Highlights from Voices From the Field II: Reflections on Comprehensive Community Change, by Anne C. Kubisch, Patricia Auspos, Prudence Brown, Robert Chaskin, Karen Fulbright-Anderson, and Ralph Hamilton. Washington, D.C.: Aspen Institute.
Community capacity: the interaction of human capital, organizational resources, and social capital existing within a given community that can be leveraged to solve collective problems and improve or maintain the well-being of that community. It may operate through informal social processes and/or organized efforts by individuals, organizations and social networks. (Chaskin, Brown, Venkatesh & Vidal, 2001).
The key features of communities with capacity are a sense of community among residents, a commitment by residents to organize and act to improve the community, an ability to act to solve problems, and access to resources within and beyond the community.
Because residents are the core of a community’s assets, they represent the first level in the ecology of community change.

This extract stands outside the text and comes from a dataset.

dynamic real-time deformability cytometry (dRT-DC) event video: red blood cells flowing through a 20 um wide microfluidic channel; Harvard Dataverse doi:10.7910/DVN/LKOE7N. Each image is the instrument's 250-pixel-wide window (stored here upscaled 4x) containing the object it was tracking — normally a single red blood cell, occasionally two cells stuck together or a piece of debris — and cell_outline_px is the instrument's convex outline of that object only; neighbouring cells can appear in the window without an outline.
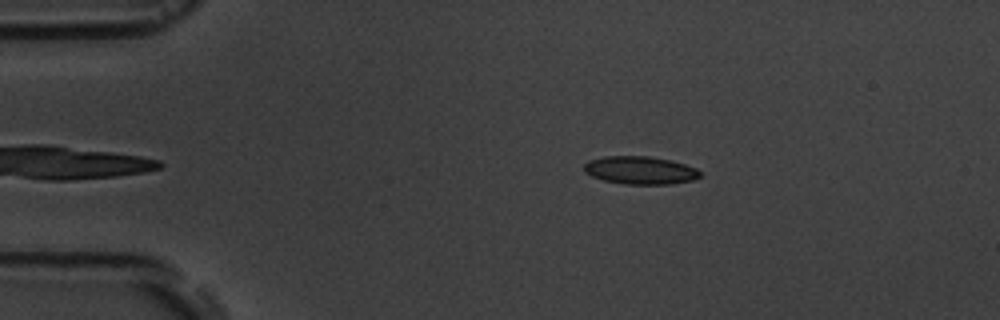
{"species": "common noctule bat (a hibernating species)", "species_latin": "Nyctalus noctula", "temperature_condition": "room temperature", "stored_images_in_passage": 8, "camera_frame_rate_fps": 3000, "um_per_image_px": 0.085, "animal": {"sex": "male", "body_mass_g": 19.5, "forearm_length_mm": 54.6}, "frame": {"image": 1, "passage_image": 1, "time_ms": 0.0, "image_size_px": [1000, 320], "cell_outline_px": [[700, 176], [692, 180], [668, 184], [624, 184], [604, 180], [592, 176], [584, 172], [584, 164], [588, 160], [604, 156], [648, 156], [672, 160], [696, 168], [700, 172]], "centroid_in_image_um": [54.39, 14.46], "position_along_channel_um": 30.6, "area_um2": 18.84}}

As both agents and beneficiaries of community change, they can play a central role in shaping, implementing, and sustaining the change agenda. In many low-income communities, however, residents lack opportunities and support for those roles. Efforts by recent community-change ventures to increase residents’ capacity involve developing them as leaders, creating social connections, and organizing people to participate in change.
Our definition and discussion of leadership development draws heavily from a recent publication on community capacity (Chaskin, Brown,Venkatesh & Vidal, 2001), which describes the following characteristics: [Leadership development] attempts to engage the participation and commitment of current and potential leaders, provide them with opportunities for building skills, connect them to new information and resources, enlarge their perspectives on their community and how it might change, and help them create new relationships.
Methods range from formal training programs, which convey information or develop particular skills, to on-the-job training in which participants become members of boards or planning teams, serve in apprenticeships or co-staffing positions, and receive coaching or other training that prepares them to assume new roles. These approaches can be used to cultivate individual leaders or cadres of individuals who can participate in any stage of the community-change process: developing the overall vision, creating the plan for change, performing activities to implement the plan, tracking progress, and spreading the news about results.